#### Data shown

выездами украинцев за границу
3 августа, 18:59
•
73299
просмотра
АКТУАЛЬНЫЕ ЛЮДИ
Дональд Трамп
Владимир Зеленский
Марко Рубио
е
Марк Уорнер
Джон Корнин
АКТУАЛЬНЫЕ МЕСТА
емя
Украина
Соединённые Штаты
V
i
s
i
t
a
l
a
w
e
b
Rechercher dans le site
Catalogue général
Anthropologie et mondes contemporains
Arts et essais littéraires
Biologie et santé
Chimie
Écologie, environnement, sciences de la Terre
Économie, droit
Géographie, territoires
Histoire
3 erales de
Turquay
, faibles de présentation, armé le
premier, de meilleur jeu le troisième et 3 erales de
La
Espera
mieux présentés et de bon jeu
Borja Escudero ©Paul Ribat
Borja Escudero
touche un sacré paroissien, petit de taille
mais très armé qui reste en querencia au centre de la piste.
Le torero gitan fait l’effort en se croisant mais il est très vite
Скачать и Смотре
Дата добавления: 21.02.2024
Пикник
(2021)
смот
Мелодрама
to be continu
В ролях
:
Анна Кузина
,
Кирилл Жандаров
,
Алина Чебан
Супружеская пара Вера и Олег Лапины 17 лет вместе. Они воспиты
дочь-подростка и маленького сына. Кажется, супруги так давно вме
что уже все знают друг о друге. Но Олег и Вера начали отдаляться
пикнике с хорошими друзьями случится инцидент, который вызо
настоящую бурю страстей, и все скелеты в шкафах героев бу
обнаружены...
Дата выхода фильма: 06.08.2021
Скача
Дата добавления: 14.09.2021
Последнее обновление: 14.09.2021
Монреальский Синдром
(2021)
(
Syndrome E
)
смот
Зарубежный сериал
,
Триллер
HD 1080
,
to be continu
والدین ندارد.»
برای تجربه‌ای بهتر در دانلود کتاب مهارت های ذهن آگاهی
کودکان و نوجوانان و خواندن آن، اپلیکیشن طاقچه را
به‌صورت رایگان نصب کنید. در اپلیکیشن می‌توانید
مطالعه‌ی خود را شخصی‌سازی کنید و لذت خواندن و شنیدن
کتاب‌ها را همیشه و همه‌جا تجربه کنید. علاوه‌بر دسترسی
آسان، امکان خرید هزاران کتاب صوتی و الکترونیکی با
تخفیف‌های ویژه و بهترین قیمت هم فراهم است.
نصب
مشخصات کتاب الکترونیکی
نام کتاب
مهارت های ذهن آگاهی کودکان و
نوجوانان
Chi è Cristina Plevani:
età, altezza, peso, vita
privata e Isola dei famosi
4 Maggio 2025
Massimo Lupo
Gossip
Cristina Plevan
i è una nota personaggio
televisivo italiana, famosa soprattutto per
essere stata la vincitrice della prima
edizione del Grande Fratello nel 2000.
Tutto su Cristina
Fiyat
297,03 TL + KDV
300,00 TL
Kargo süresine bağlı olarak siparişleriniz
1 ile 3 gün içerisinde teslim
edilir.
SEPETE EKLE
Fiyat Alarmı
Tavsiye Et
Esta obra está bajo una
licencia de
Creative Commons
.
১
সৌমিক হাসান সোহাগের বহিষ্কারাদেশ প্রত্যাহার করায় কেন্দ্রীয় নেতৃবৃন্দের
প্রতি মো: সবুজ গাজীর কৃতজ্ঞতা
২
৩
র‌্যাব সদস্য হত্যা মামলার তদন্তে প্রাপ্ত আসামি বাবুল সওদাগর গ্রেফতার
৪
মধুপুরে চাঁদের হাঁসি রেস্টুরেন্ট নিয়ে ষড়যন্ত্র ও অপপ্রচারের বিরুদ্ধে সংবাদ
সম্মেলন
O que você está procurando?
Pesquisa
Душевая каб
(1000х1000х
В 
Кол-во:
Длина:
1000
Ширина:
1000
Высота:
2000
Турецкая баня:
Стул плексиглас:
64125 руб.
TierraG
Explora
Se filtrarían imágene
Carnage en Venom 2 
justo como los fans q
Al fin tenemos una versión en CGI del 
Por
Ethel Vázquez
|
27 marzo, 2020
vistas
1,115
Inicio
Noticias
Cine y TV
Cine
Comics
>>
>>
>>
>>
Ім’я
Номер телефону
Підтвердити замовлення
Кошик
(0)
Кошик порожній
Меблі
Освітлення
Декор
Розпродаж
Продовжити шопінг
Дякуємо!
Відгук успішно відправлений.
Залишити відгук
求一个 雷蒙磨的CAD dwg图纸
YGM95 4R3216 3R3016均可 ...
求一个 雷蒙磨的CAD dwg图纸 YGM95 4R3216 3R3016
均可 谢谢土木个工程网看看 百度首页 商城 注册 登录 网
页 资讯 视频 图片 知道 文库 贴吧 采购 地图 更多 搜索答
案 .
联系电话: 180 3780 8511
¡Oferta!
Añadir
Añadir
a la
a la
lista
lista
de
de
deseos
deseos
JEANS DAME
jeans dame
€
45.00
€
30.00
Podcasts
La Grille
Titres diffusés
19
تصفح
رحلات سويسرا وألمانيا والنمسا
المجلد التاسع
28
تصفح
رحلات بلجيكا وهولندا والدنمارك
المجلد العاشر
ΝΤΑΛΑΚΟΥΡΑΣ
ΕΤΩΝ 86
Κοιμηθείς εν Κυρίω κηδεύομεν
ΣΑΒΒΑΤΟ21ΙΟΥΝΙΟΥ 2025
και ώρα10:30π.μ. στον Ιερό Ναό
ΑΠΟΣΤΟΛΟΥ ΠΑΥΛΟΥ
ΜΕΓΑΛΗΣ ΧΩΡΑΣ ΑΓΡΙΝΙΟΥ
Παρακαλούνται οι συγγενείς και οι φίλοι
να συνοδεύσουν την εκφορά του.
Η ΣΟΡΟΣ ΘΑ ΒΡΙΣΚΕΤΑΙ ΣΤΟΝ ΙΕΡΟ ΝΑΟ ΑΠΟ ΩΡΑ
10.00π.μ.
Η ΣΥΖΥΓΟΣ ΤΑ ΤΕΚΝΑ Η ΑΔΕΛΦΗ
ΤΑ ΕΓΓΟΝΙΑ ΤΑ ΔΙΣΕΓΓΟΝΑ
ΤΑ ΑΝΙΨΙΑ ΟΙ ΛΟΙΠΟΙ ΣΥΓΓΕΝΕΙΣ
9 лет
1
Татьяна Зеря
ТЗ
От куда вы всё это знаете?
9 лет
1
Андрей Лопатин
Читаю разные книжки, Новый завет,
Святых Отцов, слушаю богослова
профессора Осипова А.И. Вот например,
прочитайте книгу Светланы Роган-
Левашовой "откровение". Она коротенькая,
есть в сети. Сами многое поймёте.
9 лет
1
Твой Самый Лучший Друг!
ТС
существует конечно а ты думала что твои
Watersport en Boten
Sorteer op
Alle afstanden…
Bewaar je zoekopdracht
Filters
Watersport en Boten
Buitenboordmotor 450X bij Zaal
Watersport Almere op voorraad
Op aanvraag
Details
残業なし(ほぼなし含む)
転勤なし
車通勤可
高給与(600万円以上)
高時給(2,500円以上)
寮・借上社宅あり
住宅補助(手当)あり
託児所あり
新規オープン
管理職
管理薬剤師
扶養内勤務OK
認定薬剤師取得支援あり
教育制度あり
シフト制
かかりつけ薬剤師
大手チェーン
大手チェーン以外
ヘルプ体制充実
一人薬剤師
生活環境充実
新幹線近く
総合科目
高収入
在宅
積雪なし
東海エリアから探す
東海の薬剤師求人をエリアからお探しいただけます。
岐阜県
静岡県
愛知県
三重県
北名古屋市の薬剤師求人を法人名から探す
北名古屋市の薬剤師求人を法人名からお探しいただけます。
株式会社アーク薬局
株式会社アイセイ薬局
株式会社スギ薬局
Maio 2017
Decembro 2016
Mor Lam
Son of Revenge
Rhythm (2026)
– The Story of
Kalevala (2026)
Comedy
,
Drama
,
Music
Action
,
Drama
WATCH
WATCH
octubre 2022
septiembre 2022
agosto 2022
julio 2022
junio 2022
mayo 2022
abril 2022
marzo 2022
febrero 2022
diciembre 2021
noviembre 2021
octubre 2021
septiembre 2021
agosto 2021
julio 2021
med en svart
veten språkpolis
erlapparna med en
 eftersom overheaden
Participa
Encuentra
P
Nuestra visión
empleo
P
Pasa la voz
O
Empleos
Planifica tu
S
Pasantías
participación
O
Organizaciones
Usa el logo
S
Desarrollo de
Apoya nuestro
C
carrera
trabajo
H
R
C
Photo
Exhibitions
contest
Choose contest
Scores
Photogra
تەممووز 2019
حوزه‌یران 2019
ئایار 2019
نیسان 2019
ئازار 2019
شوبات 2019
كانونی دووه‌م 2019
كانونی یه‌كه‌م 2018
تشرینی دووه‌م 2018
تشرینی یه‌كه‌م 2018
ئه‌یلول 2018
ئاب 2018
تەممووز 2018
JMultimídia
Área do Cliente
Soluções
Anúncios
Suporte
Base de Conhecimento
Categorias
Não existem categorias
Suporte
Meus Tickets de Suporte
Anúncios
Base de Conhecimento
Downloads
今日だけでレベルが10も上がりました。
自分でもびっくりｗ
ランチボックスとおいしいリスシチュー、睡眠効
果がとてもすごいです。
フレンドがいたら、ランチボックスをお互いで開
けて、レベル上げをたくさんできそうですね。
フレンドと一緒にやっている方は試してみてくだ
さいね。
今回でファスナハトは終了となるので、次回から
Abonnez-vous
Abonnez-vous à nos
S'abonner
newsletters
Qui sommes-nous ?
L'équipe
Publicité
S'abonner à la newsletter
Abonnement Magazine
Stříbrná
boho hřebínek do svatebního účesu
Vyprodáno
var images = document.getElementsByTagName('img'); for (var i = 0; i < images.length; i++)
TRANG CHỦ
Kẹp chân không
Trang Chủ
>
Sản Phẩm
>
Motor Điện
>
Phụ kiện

#### Assigned task
Word for word, repeat the line holding "كانونی دووه‌م 2019" and all lines after it through the end of the entries above.

#### Response
كانونی دووه‌م 2019
كانونی یه‌كه‌م 2018
تشرینی دووه‌م 2018
تشرینی یه‌كه‌م 2018
ئه‌یلول 2018
ئاب 2018
تەممووز 2018
JMultimídia
Área do Cliente
Soluções
Anúncios
Suporte
Base de Conhecimento
Categorias
Não existem categorias
Suporte
Meus Tickets de Suporte
Anúncios
Base de Conhecimento
Downloads
今日だけでレベルが10も上がりました。
自分でもびっくりｗ
ランチボックスとおいしいリスシチュー、睡眠効
果がとてもすごいです。
フレンドがいたら、ランチボックスをお互いで開
けて、レベル上げをたくさんできそうですね。
フレンドと一緒にやっている方は試してみてくだ
さいね。
今回でファスナハトは終了となるので、次回から
Abonnez-vous
Abonnez-vous à nos
S'abonner
newsletters
Qui sommes-nous ?
L'équipe
Publicité
S'abonner à la newsletter
Abonnement Magazine
Stříbrná
boho hřebínek do svatebního účesu
Vyprodáno
var images = document.getElementsByTagName('img'); for (var i = 0; i < images.length; i++)
TRANG CHỦ
Kẹp chân không
Trang Chủ
>
Sản Phẩm
>
Motor Điện
>
Phụ kiện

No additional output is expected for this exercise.